Juan Wilfredo Soto, in the Parque Vidal / Angel Santiesteban

Juan Wilfredo Soto

For Mother’s Day the Cuban government gives exactly what can cause the most pain: the loss of a child. And the Great Mother, the Nation, is mourning another of its sons who, like the long-ago freedom fighters, the Mambises, decided to die rather than be abused, expelled from his own land, a park, Vidal Park, where he took his first steps in life and from where some thugs tried to evict him.

Juan Wilfredo Soto was a man of principles.
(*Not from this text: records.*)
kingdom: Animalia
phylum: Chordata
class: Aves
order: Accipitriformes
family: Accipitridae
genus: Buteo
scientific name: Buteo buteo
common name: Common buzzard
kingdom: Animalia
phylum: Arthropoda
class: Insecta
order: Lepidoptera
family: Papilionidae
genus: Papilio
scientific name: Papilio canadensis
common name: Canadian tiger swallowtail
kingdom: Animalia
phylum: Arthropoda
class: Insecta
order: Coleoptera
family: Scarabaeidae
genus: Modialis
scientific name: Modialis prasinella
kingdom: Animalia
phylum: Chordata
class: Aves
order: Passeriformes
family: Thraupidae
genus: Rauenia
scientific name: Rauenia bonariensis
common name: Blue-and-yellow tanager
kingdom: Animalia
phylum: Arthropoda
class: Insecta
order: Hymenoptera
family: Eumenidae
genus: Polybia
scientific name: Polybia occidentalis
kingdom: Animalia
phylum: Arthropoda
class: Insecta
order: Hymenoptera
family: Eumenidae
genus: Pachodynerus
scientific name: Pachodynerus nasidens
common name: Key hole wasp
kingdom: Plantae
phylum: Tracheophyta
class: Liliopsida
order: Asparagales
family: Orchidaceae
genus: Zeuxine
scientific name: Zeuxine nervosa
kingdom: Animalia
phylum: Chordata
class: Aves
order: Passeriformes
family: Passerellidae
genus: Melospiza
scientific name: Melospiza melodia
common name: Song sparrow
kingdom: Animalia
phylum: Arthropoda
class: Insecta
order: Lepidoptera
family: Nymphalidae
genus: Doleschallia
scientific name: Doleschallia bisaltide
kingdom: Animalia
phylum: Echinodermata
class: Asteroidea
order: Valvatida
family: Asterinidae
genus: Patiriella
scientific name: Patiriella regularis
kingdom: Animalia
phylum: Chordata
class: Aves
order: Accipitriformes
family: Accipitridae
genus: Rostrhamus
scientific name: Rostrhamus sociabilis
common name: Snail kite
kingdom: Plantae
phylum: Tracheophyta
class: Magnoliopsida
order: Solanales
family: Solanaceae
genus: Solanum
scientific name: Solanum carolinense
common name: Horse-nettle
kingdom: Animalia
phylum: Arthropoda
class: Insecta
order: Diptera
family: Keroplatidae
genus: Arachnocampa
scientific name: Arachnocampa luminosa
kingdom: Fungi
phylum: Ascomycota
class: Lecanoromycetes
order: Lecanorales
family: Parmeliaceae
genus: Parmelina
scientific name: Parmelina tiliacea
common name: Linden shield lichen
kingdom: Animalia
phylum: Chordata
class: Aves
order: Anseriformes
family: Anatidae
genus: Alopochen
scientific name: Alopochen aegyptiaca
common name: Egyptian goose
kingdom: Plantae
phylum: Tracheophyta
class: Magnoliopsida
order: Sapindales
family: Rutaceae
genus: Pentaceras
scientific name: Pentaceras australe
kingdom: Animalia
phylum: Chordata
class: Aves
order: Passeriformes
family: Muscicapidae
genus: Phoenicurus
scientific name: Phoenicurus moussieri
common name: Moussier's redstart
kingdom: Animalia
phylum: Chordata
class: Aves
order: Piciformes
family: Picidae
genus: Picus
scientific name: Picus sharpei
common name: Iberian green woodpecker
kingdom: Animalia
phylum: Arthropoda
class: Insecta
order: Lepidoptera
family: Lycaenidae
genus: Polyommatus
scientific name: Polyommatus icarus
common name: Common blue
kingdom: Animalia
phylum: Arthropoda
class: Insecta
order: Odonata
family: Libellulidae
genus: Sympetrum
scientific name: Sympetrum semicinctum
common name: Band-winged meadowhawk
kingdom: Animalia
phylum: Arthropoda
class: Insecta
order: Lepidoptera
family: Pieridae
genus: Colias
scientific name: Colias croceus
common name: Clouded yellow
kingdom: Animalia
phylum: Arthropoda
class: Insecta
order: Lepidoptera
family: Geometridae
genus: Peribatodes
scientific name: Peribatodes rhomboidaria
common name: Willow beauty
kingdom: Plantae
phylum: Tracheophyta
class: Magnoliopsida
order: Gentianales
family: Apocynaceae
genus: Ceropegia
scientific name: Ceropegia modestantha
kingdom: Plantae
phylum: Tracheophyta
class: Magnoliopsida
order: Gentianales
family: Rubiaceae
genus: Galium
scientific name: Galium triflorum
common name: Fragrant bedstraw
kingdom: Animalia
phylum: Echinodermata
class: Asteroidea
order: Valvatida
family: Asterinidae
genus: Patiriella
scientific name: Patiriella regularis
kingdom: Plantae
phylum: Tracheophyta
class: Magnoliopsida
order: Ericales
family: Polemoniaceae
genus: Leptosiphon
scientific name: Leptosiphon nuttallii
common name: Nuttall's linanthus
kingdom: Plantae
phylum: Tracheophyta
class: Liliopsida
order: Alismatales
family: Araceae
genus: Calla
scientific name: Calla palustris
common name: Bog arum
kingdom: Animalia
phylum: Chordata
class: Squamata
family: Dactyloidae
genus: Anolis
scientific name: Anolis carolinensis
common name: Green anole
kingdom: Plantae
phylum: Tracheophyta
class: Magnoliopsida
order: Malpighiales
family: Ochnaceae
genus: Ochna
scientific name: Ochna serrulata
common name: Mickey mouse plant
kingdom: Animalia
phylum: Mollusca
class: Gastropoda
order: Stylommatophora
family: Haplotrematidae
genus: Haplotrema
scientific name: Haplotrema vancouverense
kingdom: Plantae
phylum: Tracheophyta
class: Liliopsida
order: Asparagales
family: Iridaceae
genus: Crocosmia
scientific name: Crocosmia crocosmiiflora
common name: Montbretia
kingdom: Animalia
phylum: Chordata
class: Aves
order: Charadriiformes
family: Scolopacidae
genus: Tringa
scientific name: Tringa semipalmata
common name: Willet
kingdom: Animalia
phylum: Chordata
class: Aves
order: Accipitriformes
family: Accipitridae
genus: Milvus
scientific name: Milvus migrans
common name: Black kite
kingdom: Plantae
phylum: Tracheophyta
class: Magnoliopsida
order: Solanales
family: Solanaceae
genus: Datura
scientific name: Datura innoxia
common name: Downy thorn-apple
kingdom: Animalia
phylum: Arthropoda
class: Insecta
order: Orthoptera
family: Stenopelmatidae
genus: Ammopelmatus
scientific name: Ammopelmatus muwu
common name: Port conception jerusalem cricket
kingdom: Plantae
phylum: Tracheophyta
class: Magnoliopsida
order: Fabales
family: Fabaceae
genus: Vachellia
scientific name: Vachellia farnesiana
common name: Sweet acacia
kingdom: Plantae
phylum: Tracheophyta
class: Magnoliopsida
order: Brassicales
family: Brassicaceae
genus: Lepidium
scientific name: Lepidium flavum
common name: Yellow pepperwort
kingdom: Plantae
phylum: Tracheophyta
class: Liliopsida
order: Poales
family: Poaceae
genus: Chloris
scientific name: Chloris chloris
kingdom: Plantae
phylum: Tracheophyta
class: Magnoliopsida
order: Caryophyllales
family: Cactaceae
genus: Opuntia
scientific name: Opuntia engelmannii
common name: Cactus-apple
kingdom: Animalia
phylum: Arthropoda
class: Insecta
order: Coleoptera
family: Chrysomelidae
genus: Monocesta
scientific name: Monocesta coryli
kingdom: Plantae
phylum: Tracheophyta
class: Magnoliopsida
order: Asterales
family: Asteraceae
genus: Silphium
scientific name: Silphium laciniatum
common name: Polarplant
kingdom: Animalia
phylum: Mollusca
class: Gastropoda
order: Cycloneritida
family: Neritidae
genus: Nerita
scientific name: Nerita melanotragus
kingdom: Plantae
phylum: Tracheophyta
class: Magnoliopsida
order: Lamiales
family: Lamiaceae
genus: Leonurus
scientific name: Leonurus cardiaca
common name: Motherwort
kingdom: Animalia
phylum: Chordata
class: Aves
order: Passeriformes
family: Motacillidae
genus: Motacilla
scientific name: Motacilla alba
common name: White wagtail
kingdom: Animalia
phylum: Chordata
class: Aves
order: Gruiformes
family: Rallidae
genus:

From his youth he presented his ideas against the “revolutionary process” and, therefore, at age 17, was expelled from school and imprisoned, for which he was known as the “Student.” Then followed other convictions for the same alleged “crimes”, rights that the Constitution of the United Nations itself recognizes as inalienable for all human, but which the Cuban government considers violations of its “iron fist” policy.

One day we will also have a “Wailing Wall” and there we will carve the names of those who have been dying in silence for over fifty years, without an electronic medium that could deliver the news and break the jaw of censorship, reaching the new era thanks to satellites, where they cannot stop the names of Orlando Zapata and Juan Wilfredo Soto escaping, men who will be together because they chose to take the path of freedom and become the pride of their countrymen.

As always, the Cuban press keeps silence or publishes the official version, drafted by the leaders of the State. Wasting words justifying a cruel murder, without offering more space in their newspapers than they allot to the whining of bin Laden, the “prodigal son” of Fidel Castro.

Perhaps this is the revenge of an eye for an eye. The Americans took away the most hated terrorist and the Cuban government, in response, bludgeoned to death a righteous man, although at the time he was defending merely the principle of being able to walk in the park in his city.

We have just buried John Wilfredo Soto, who is now a star blazing in the firmament, watching us.